TEXT BLOCK ▸
This publication is illustrated by Orla Whelan (2017), © Orla Whelan (see www.whaledust.com).
Introduction
Look at the little crazy guy, swaggering down the hall, he could dance his way to freedom if you don’t make him fall …¹
Many of the words and concepts we use in everyday language have the peculiar feature of being ready to hand and easy to use, until the moment we are asked to explain or defend our usage. This is partly because we may not always be fully aware of how we are using words that are so familiar that their meaning appears self-evident.² ‘Democracy’ is a good example. When we say a government or organisation is democratic, we are most likely also making an evaluative statement – we are implicitly or explicitly expressing a positive appraisal of the government or organisation in question.³ ‘Freedom’ can be a troubling word to use for similar reasons. Is there a valid way to distinguish between the use and misuse of a word such as freedom? There is an extensive and interesting academic literature that can assist us in this regard, for example by enabling us to distinguish freedom from (tyranny or domination), freedom to (pursue a particular conception of the good life or the good society), and freedom as (self-determination or autonomy).⁴ If we take the time to study exemplary texts written by philosophers and social scientists on the topic of freedom, then we can learn to grasp – in our mind – the idea of freedom. However, this way of knowing is not always satisfactory, not least because many of the great minds who have written on the topic of freedom have done so by retreating from the messiness of the real world in order to construct a purified and unified concept or theory.⁵ If we instead begin with a question such as: ‘what is it that motivates people to act and struggle in the name of freedom?’, then we are perhaps obliged to pay attention to the substance of freedom. In other words, freedom is something we experience and practise in everyday life.

Chart-based quiz data
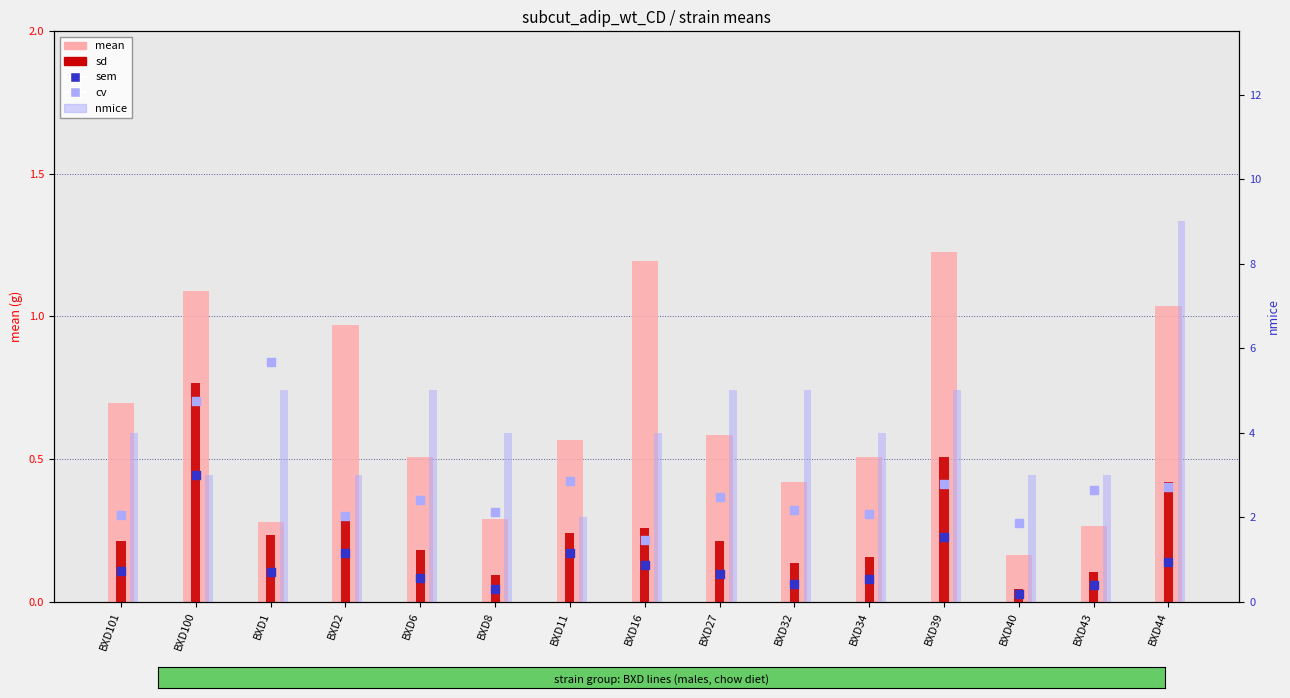

At which category is the sum across all series the highest?

BXD44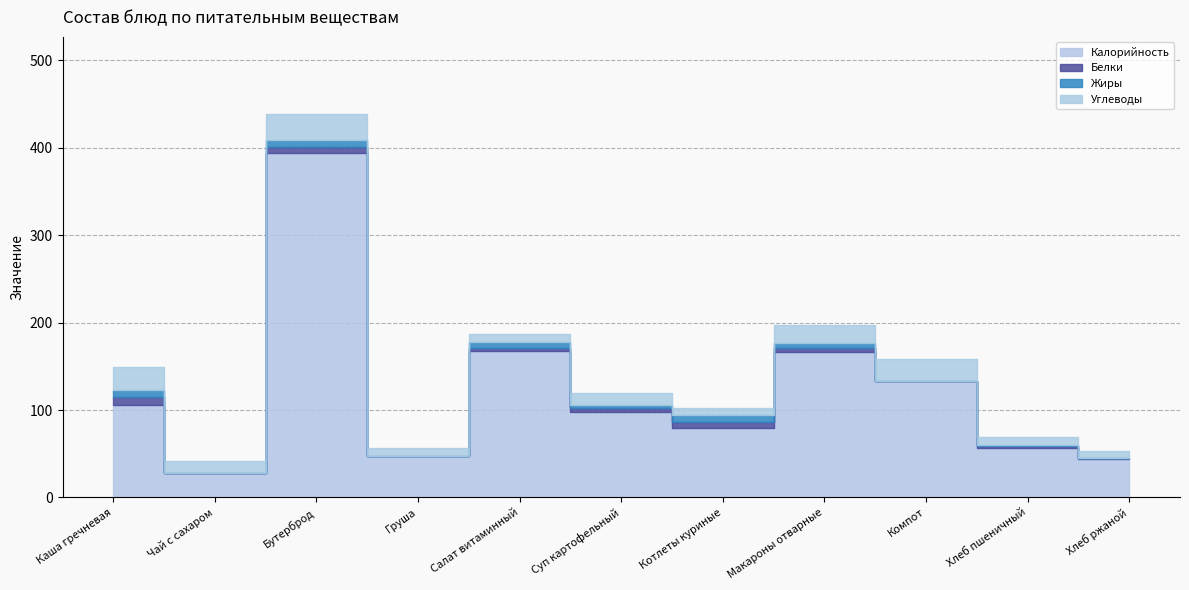

At which label does Калорийность first exceed 98?

Каша гречневая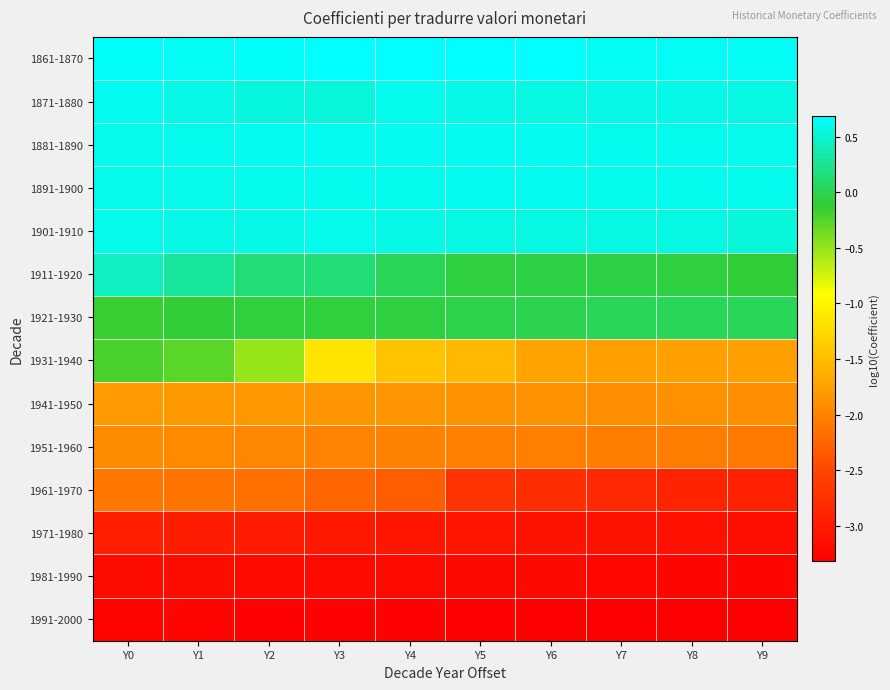

What is the spread (max minus min) of values at Y8?

4.0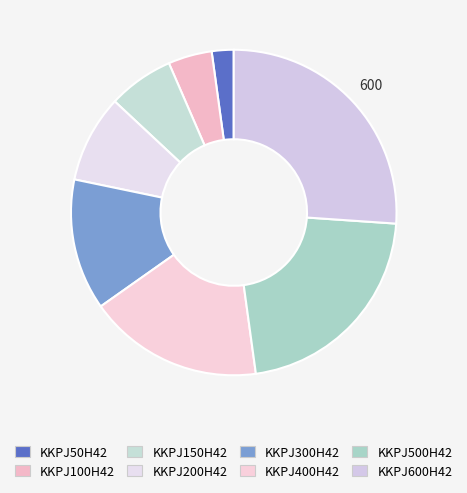

To the nearest percent, what is the average slice percentage?

12%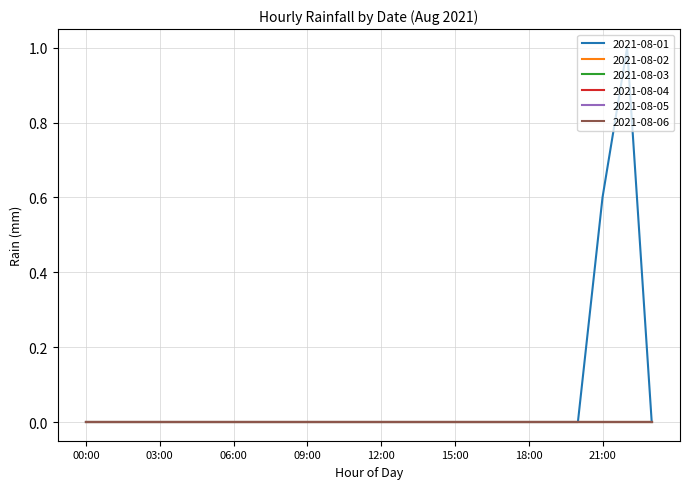

Rank the series by their maximum value, from highest to lowest.

2021-08-01, 2021-08-02, 2021-08-03, 2021-08-04, 2021-08-05, 2021-08-06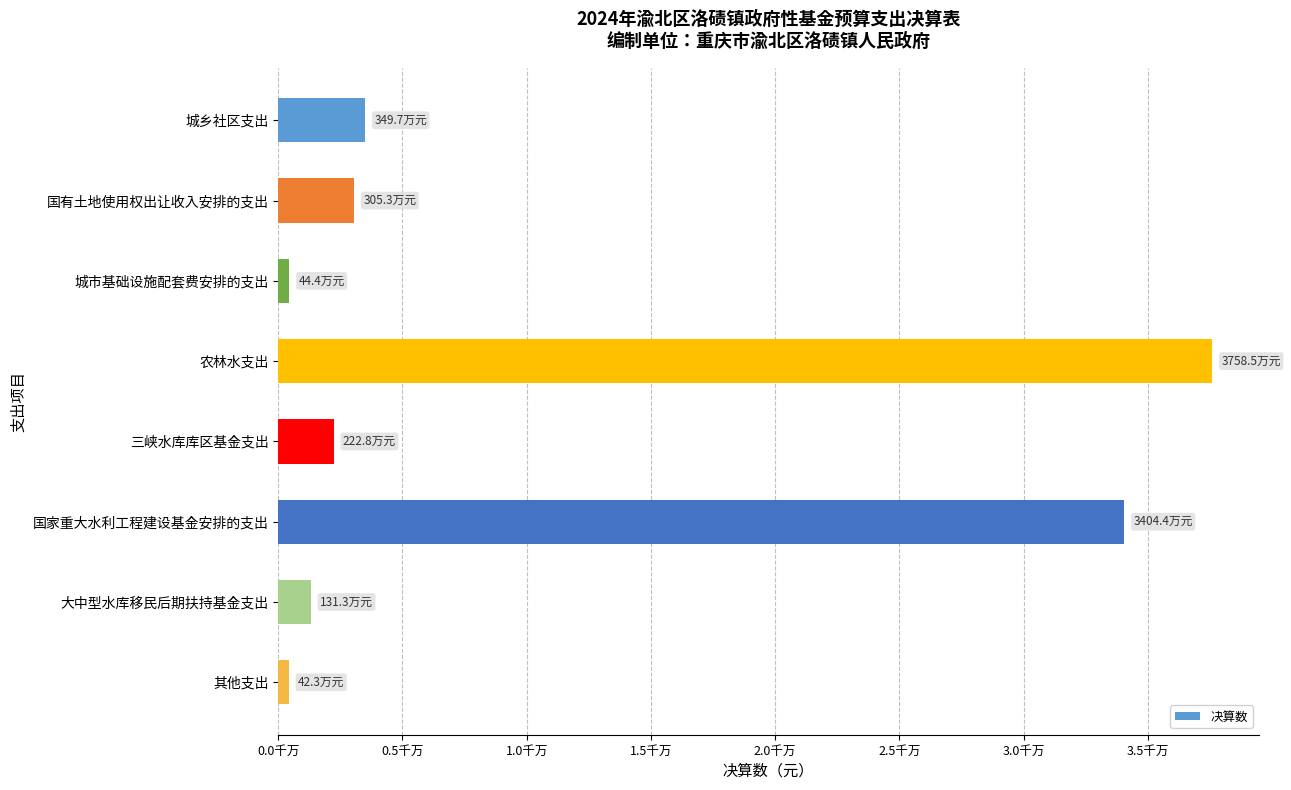

What is the difference between the second highest and minimum values?

33621334.2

INSTRUCTION ▸ Summarize the introduction on freedom in two sentences.

WRITTEN ANSWER ▸ Familiar words such as "democracy" and "freedom" seem easy to use until we are asked to explain or defend our usage, partly because their meaning appears self-evident. Academic literature can help distinguish kinds of freedom, but many great thinkers built purified theories by retreating from the messiness of the real world, so asking what motivates people to struggle in the name of freedom directs attention to freedom as something experienced and practiced in everyday life.